War In DRCongo



In addition to millions of deaths, the wars that ravaged the Democratic Republic of Congo (DRC) for a little over a decade has resulted in countless acts of sexual violence against women, crimes that continue even when the guns fall silent.
Since last Autumn, especially the province of North Kivu, where open war resumed, that commands attention. But other parts of Congo are not excluded by violence against women, and for several reasons. First there is the fact that veterans, once demobilized, "keep the same mentality." What mentality? That of fighting "a war that ends in women's bellies."
Add to that the impunity that persists despite the Congolese laws designed to punish the perpetrators of this crime, and you have a situation where the bad example spreads. "Increasingly, the rapists are civilians," according to surveys made in my association Cinefemme.
Although the war has exacerbated the problem. It is not for nothing that the Security Council of the United Nations adopted last year a resolution to clarify that sexual violence in conflict is a war crime.



However, we also put into question the cultural context. "According to custom, the woman is considered as an object. This is why it is possible to get into a house and raping women and girls, even before the husband. Formerly, it was customary for a man takes a wife, but the next day, his family and apologized discussing a dowry to pay. Now, we simply take the woman then left with the aftermath. "
We guess the kind of sequel of diseases such as HIV-AIDS, which is very high in the eastern DRC, rejection by family and community, children from rape, which often end up in the street .

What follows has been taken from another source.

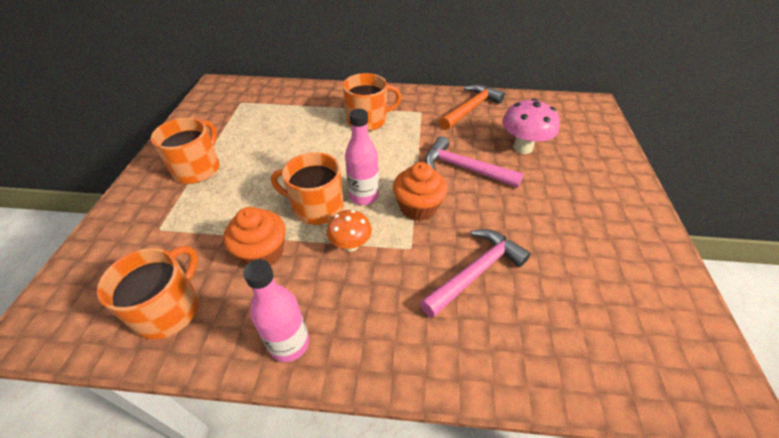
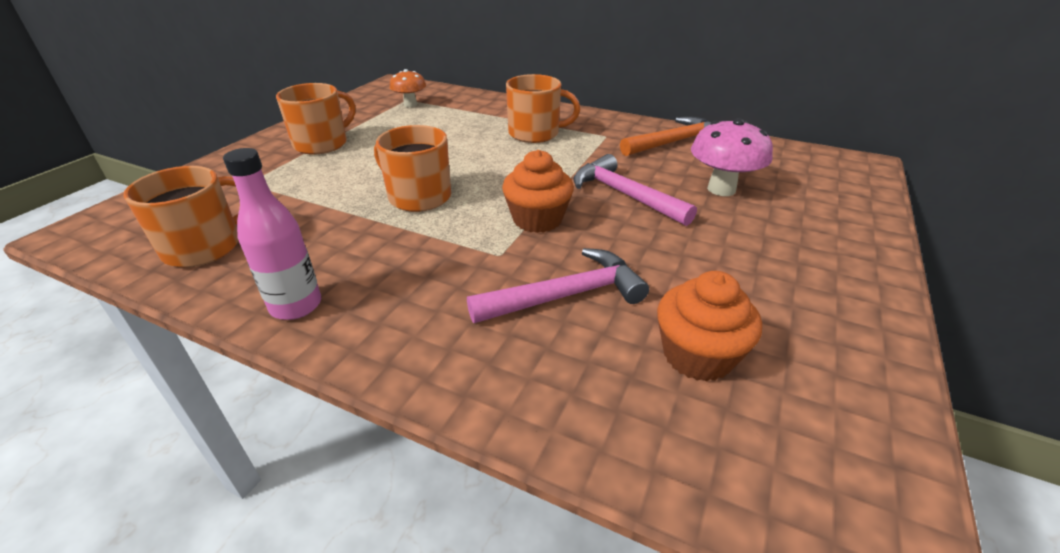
camera: 20 degrees right, 10 degrees down
(262, 253) = (331, 222): orange cupcake -> orange cupcake (697, 355)
(351, 245) = (430, 236): orange mushroom -> orange mushroom (410, 104)
(364, 196) = (479, 197): pink bottle -> none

Cinefemme is a non-profit organization whose mission is to work in synergy with women's groups to provide a window of visibility to their most relevant for the woman and child shares; this to produce a multiplier effect of advocacy and lobbying. Thus Cinefemme documents, audiovisual material on the relevant issues addressed by women's associations preferably the ignored or not sufficiently known to the local, national and international issues.